PROBLEM DESCRIPTION:
Put the text lines of every row below into a single JSON list of strings, with one string per line and no blank lines.

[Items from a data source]
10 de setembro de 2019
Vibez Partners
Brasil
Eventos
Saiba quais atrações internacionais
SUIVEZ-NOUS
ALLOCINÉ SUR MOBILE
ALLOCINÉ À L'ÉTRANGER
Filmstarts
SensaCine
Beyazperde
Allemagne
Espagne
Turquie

SOLUTION:
[
  "10 de setembro de 2019",
  "Vibez Partners",
  "Brasil",
  "Eventos",
  "Saiba quais atrações internacionais",
  "SUIVEZ-NOUS",
  "ALLOCINÉ SUR MOBILE",
  "ALLOCINÉ À L'ÉTRANGER",
  "Filmstarts",
  "SensaCine",
  "Beyazperde",
  "Allemagne",
  "Espagne",
  "Turquie"
]